Senin oburlukla ilgili fikrine de katılıyorum. Günah olmamalı; çünkü o, keyif almanın ve insan olmanın doğal bir parçası. Bazen küçük günahların bile affedilmesi, ruhsal özgürlüğün anahtarı olabilir. Ama diğer yandan, bu “günah” listesinin içinde yer alması, kültürel ve bireysel farklılıkları da gösteriyor. Belki günah dediğimiz şeyler, aslında normlarımız ve değerlerimizle alakalı.
Sonuç olarak, Juan Gómez-Jurado’nun sözleri ve evreninin sonu, hepimiz için sorumluluk ve özgürlük kavramlarını tekrar düşünmek adına önemli. Bir yazarın, on yılını adadığı dünyayı kapatması, aynı zamanda yeni başlangıçların da habercisi.
Özetle:
- Özgürlük, sadece istediğini yapmak değil, yapman gerekeni yapmak.
- Günahlar kişisel ve kültürel olarak değişken, bazıları affedilmeli.
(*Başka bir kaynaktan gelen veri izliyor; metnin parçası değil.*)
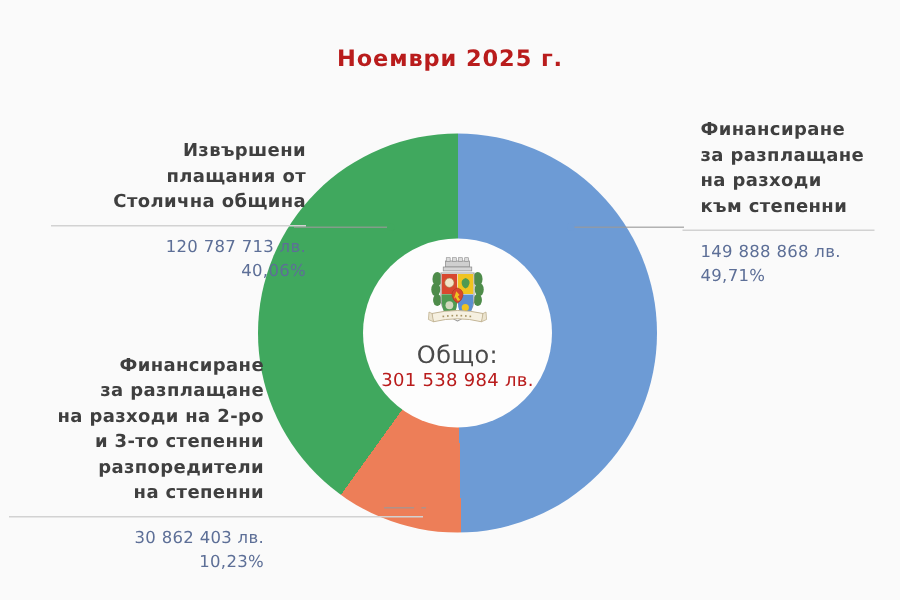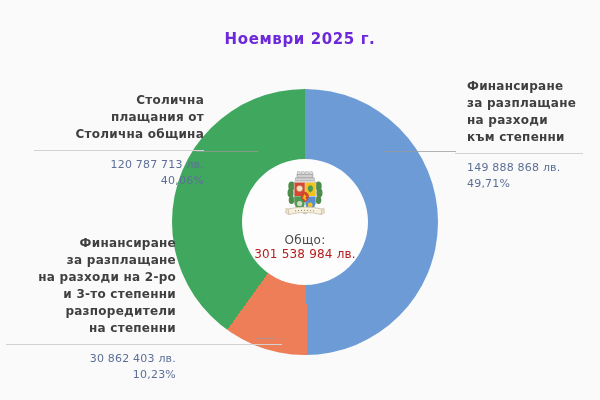"Ноември 2025 г." #title { color: #6d28d9 -> #b91c1c }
- Yaratıcı sürecin sonu, yeni fırsatlar demek.
- Okuyucu deneyimini bitirirken tatmin etmek önemli.
- Oburluk, affedilmesi gereken küçük bir günah.
Bu konuyu açtığın için teşekkürler, tartışmak güzel oldu. Sen ne düşünüyorsun, yazarın evreni kapatma kararı senin için nasıl bir his?